Table 2. Recommended dose modifications for adverse reactions:
Adverse reaction | Recommended action |
---|---|
QTcF 450-480 ms (Grade 1) | • Continue quizartinib dose. |
QTcF 481-500 ms (Grade 2) | • Reduce quizartinib dose (see Table 3) without interruption. • Resume quizartinib at the previous dose in the next cycle if QTcF has decreased to <450 ms. Monitor the patient closely for QT prolongation for the first cycle at the increased dose. |
QTcF ≥501 ms (Grade 3) | • Interrupt quizartinib. • Resume quizartinib at a reduced dose (see Table 3) when QTcF returns to <450 ms. • Do not escalate to 53 mg once daily during maintenance if QTcF >500 ms was observed during induction and/or consolidation, and it is suspected to be associated with quizartinib. Maintain the 26.5 mg once daily dose. |
Recurrent QTcF ≥501 ms (Grade 3) | • Permanently discontinue quizartinib if QTcF >500 ms recurs despite appropriate dose reduction and correction/elimination of other risk factors (e.g., serum electrolyte abnormalities, concomitant QT prolonging medicinal products). |
Torsade de pointes; polymorphic ventricular tachycardia; signs/symptoms of life- threatening arrhythmia (Grade 4) | • Permanently discontinue quizartinib. |
Grade 3 or 4 non- haematologic adverse reactions | • Interrupt quizartinib. • Resume treatment at the previous dose if adverse reaction improves to ≤ Grade 1. • Resume treatment at a reduced dose (see Table 3) if adverse reaction improves to < Grade 3. • Permanently discontinue if Grade 3 or 4 adverse reaction persists beyond 28 days and is suspected to be associated with quizartinib. |
Persistent Grade 4 neutropenia or thrombocytopenia without active bone marrow disease | • Reduce the dose (see Table 3). |
Grades are in accordance with National Cancer Institute Common Terminology Criteria for Adverse Events version 4.03 (NCI CTCAE v4.03).

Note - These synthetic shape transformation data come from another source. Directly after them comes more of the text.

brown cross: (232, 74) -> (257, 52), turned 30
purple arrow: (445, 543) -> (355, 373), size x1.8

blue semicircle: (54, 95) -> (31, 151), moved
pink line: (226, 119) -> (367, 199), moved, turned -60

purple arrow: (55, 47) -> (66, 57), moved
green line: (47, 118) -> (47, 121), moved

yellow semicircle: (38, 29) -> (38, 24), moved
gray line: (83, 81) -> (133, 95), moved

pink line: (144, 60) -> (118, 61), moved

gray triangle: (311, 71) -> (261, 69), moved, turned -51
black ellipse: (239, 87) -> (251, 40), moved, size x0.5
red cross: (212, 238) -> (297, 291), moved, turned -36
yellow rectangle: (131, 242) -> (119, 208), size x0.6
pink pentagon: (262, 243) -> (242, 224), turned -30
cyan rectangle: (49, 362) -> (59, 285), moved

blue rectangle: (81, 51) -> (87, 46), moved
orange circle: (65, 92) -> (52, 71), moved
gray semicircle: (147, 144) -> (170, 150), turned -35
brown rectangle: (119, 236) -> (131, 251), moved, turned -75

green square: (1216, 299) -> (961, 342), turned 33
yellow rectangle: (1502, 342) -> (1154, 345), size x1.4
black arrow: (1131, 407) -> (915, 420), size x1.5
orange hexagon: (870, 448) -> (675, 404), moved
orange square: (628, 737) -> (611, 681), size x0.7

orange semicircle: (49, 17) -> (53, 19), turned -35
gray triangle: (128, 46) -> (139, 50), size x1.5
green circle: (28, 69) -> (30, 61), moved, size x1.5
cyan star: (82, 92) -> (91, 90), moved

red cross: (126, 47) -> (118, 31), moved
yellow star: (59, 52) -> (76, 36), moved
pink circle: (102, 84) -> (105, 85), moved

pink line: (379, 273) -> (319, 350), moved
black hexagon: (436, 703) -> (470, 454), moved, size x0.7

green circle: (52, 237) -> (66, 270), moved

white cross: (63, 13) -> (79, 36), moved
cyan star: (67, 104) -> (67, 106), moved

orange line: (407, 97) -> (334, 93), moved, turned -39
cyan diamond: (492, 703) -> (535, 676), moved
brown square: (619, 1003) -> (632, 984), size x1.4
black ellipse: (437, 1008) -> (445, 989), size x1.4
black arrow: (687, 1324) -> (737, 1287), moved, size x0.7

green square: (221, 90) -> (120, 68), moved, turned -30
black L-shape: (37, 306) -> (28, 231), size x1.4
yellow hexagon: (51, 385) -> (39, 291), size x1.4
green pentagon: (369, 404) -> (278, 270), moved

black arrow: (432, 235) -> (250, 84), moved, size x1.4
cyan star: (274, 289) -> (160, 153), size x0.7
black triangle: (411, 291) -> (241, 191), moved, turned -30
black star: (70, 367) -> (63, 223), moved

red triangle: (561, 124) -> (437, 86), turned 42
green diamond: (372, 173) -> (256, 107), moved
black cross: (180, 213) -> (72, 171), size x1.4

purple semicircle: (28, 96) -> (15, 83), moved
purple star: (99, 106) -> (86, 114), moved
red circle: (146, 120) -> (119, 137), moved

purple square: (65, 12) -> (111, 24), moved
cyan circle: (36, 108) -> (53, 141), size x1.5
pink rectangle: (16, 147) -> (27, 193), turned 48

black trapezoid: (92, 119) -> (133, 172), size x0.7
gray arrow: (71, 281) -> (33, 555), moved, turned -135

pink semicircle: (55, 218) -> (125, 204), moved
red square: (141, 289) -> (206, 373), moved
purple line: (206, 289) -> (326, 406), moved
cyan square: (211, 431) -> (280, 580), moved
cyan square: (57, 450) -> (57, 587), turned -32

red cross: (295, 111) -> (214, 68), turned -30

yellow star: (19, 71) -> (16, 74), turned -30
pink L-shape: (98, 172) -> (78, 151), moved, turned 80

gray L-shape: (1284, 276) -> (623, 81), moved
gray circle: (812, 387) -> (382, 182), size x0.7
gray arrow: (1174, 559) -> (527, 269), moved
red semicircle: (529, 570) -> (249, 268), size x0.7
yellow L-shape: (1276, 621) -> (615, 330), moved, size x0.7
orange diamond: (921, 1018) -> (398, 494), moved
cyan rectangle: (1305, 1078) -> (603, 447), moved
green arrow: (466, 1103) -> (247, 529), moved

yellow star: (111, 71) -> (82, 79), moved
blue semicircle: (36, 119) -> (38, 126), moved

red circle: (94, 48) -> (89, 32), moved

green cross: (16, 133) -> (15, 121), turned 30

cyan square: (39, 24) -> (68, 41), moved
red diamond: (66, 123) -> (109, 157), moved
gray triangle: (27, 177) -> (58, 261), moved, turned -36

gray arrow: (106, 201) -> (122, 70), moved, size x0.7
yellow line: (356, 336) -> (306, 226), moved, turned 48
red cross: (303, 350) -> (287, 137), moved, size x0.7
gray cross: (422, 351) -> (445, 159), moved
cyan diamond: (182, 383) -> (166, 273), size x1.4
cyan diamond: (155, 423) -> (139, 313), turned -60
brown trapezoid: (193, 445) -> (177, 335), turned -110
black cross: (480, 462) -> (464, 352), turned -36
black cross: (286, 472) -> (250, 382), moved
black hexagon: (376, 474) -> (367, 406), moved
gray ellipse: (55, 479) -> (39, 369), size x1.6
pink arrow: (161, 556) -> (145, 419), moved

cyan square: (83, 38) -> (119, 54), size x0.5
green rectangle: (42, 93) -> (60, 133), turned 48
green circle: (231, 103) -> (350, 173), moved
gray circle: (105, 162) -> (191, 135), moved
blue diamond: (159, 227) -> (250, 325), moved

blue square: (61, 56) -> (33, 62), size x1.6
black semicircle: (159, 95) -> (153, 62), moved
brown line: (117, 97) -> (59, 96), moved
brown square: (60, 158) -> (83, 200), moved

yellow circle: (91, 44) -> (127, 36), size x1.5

Table 3. Dose adjustments by phase for adverse reactions and/or concomitant use with strong CYP3A inhibitors during treatment with quizartinib:
Phase of treatment | Full dose | Dose Reductions | ||
---|---|---|---|---|
Adverse reaction | Concomitant strong CYP3A inhibitors | Adverse reaction and concomitant strong CYP3A inhibitors | ||
Induction or Consolidation | 35.4 mg | 26.5 mg | 17.7 mg | Interrupt |
Maintenance (first two weeks) | 26.5 mg | Interrupt | 17.7 mg | Interrupt |
Maintenance (after two weeks) | 53 mg | 35.4 mg | 26.5 mg | 17.7 mg |
If a dose of quizartinib is missed or not taken at the usual time, the patient should take the dose as soon as possible on the same day and return to the usual schedule the following day. The patient should not take two doses on the same day.
If the patient vomits after taking quizartinib, the patient should not take an additional dose that day but take the next dose the following day at the usual time.
It should be taken at approximately the same time each day with or without food.